## Tâches à réaliser
a - D'après le passage sur la campagne « Ouaga la Verte », quels lieux le conseil municipal a-t-il décidé d'aménager pour embellir la ville ? Donnez-les tous.
b - Pour chaque affirmation, dites si elle concorde avec le passage sur la campagne « Ouaga la Verte » (oui ou non) et citez les mots du passage qui le montrent.
(i) L'embellissement de la ville par cette campagne date de la mise en place du conseil municipal en 1995.
(ii) On a cessé d'utiliser les flamboyants dès le départ des colons.
(iii) L'arbre du voyageur fait partie des plantes ornementales utilisées aujourd'hui.

===== Extrait

C’est depuis la mise en place du conseil municipal en 1995 que l’embellissement de la ville a été institué par la campagne dénommée « Ouaga la Verte ». C’est avec le concours de la direction de l’aménagement paysager que le conseil municipal a décidé d’embellir la ville en aménageant des espaces verts, les avenues, les rues, des carrefours, des squares, les ronds-points en vue de donner une visibilité à la ville, de créer un cadre agréable pour les citadins. Il y a des anciennes plantes qu’on utilise toujours, mais il y a aussi beaucoup de changements. Par exemple les Delonix regia, les flamboyants, étaient des plantes utilisées même après le départ des colons. Aujourd’hui les plantes ornementales ont changé, on a le bougainvillier deux tons, l’arbre du voyageur [Ravenala madagascariensis], Bauhinia rufescens, belle du jour, Ixora [Ixora Strita, Ixora blanc, Ixora orange, Ixora grandiflora, Ixora javanica], le gazon, les bordures jaunes.

==========
===== Données fournies

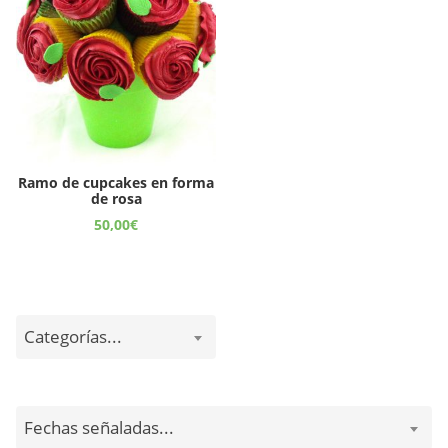
Ramo de cupcakes en forma
de rosa
50,00
€
Categorías...
Fechas señaladas...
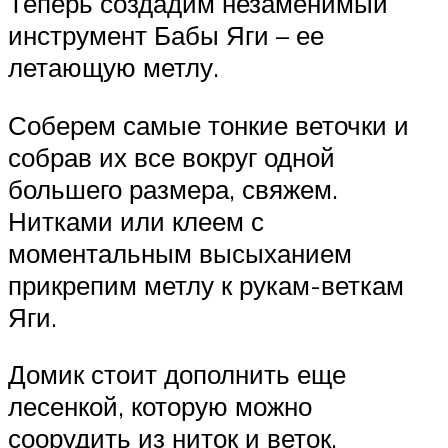
Теперь создадим незаменимый
инструмент Бабы Яги – ее
летающую метлу.
Соберем самые тонкие веточки и
собрав их все вокруг одной
большего размера, свяжем.
Нитками или клеем с
моментальным высыханием
прикрепим метлу к рукам-веткам
Яги.
Домик стоит дополнить еще
лесенкой, которую можно
соорудить из ниток и веток.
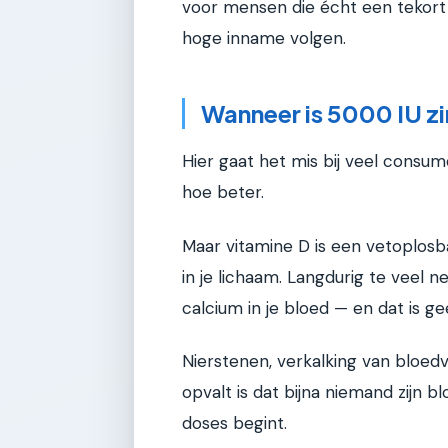
voor mensen die écht een tekort
hoge inname volgen.
Wanneer is 5000 IU zi
Hier gaat het mis bij veel consu
hoe beter.
Maar vitamine D is een vetoplosb
in je lichaam. Langdurig te veel 
calcium in je bloed — en dat is ge
Nierstenen, verkalking van bloedv
opvalt is dat bijna niemand zijn 
doses begint.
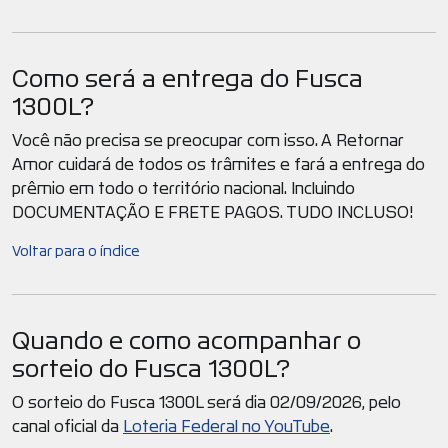
Como será a entrega do Fusca
1300L?
Você não precisa se preocupar com isso. A Retornar
Amor cuidará de todos os trâmites e fará a entrega do
prêmio em todo o território nacional. Incluindo
DOCUMENTAÇÃO E FRETE PAGOS. TUDO INCLUSO!
Voltar para o índice
Quando e como acompanhar o
sorteio do Fusca 1300L?
O sorteio do Fusca 1300L será dia 02/09/2026, pelo
canal oficial da
Loteria Federal no YouTube
.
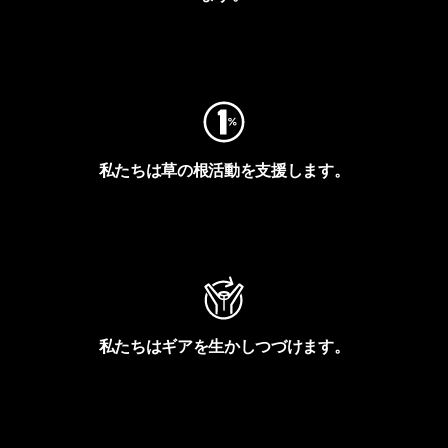
フットプリントを見る
私たちは草の根活動を支援します。
アクティビズムを見る
私たちはギアを生かしつづけます。
Worn Wearを見る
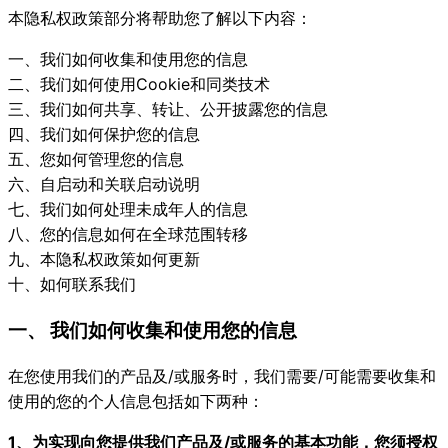
本隐私权政策部分将帮助您了解以下内容：
一、我们如何收集和使用您的信息
二、我们如何使用Cookie和同类技术
三、我们如何共享、转让、公开披露您的信息
四、我们如何保护您的信息
五、您如何管理您的信息
六、自启动和关联启动说明
七、我们如何处理未成年人的信息
八、您的信息如何在全球范围转移
九、本隐私权政策如何更新
十、如何联系我们
一、 我们如何收集和使用您的信息
在您使用我们的产品及/或服务时，我们需要/可能需要收集和
使用的您的个人信息包括如下两种：
1、为实现向您提供我们产品及/或服务的基本功能，您须授权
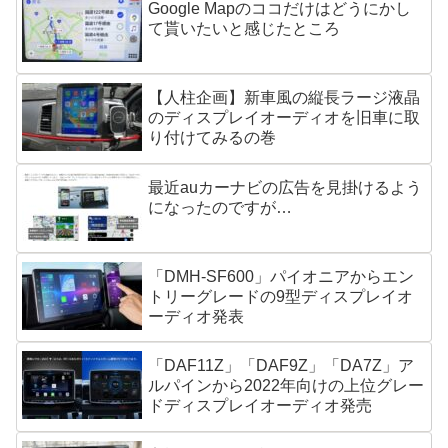
Google Mapのココだけはどうにかし
て貰いたいと感じたところ
【人柱企画】新車風の縦長ラージ液晶
のディスプレイオーディオを旧車に取
り付けてみるの巻
最近auカーナビの広告を見掛けるよう
になったのですが…
「DMH-SF600」パイオニアからエン
トリーグレードの9型ディスプレイオ
ーディオ発表
「DAF11Z」「DAF9Z」「DA7Z」ア
ルパインから2022年向けの上位グレー
ドディスプレイオーディオ発売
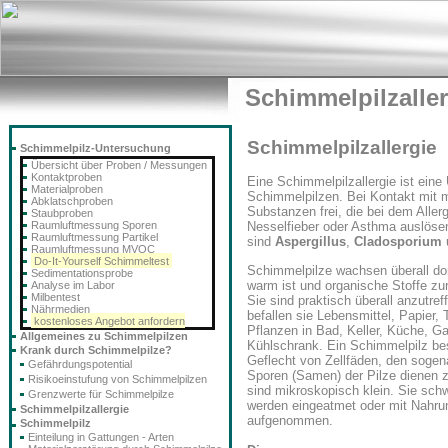
Schimmelpilzaller
Schimmelpilzallergie
Schimmelpilz-Untersuchung
Übersicht über Proben / Messungen
Kontaktproben
Eine Schimmelpilzallergie ist eine
Materialproben
Schimmelpilzen. Bei Kontakt mit 
Abklatschproben
Substanzen frei, die bei dem Aller
Staubproben
Raumluftmessung Sporen
Nesselfieber oder Asthma auslösen
Raumluftmessung Partikel
sind
Aspergillus
,
Cladosporium
Raumluftmessung MVOC
Do-It-Yourself Schimmeltest
Schimmelpilze wachsen überall dor
Sedimentationsprobe
warm ist und organische Stoffe zu
Analyse im Labor
Milbentest
Sie sind praktisch überall anzutre
Nährmedien
befallen sie Lebensmittel, Papier, 
kostenloses Angebot anfordern
Pflanzen in Bad, Keller, Küche, G
Allgemeines zu Schimmelpilzen
Kühlschrank. Ein Schimmelpilz be
Krank durch Schimmelpilze?
Geflecht von Zellfäden, den soge
Gefährdungspotential
Sporen (Samen) der Pilze dienen z
Risikoeinstufung von Schimmelpilzen
sind mikroskopisch klein. Sie schw
Grenzwerte für Schimmelpilze
werden eingeatmet oder mit Nahru
Schimmelpilzallergie
aufgenommen.
Schimmelpilz
Einteilung in Gattungen - Arten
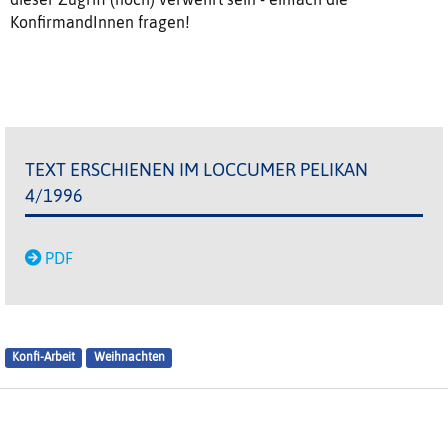
KonfirmandInnen fragen!
TEXT ERSCHIENEN IM LOCCUMER PELIKAN
4/1996
PDF
Konfi-Arbeit
Weihnachten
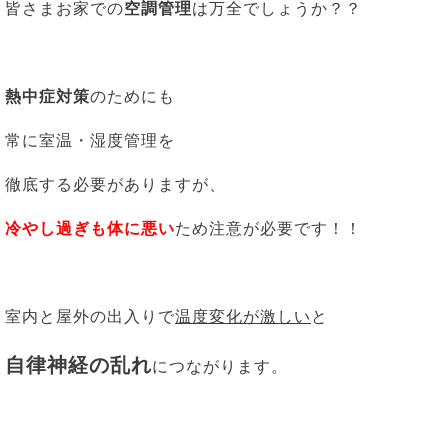
皆さまお家での
空調管理
は万全でしょうか？？
熱中症対策
のためにも
常に室温・湿度管理を
徹底する必要がありますが、
冷やし過ぎも体に悪い
ため注意が必要です！！
室内と屋外の出入りで
温度変化が激しい
と
自律神経の乱れ
につながります。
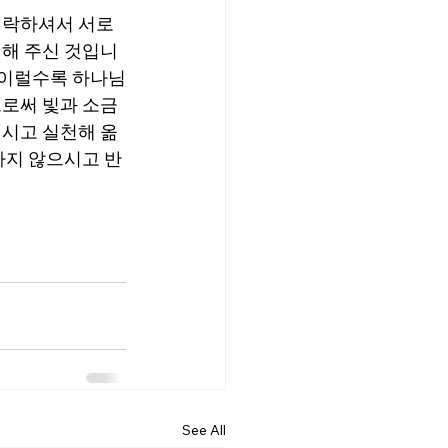
허락하셔서 서로 
려해 주신 것입니
 이럴수록 하나님
으로써 빛과 소금
지시고 실천해 옮
하지 않으시고 반
See All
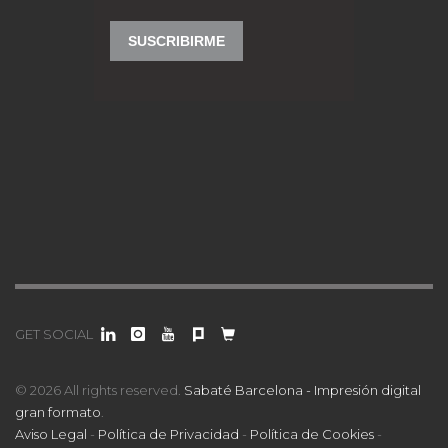
GET SOCIAL
© 2026 All rights reserved.
Sabaté Barcelona - Impresión digital
gran formato
.
Aviso Legal
-
Política de Privacidad
-
Política de Cookies
-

==========

## Réponses
a -
- Les espaces verts
- Les avenues
- Les rues
- Les carrefours
- Les squares
- Les ronds-points

b -
(i) Oui : « C’est depuis la mise en place du conseil municipal en 1995 que l’embellissement de la ville a été institué par la campagne dénommée « Ouaga la Verte » ».
(ii) Non : « les Delonix regia, les flamboyants, étaient des plantes utilisées même après le départ des colons ».
(iii) Oui : « Aujourd’hui les plantes ornementales ont changé, on a le bougainvillier deux tons, l’arbre du voyageur [Ravenala madagascariensis] ».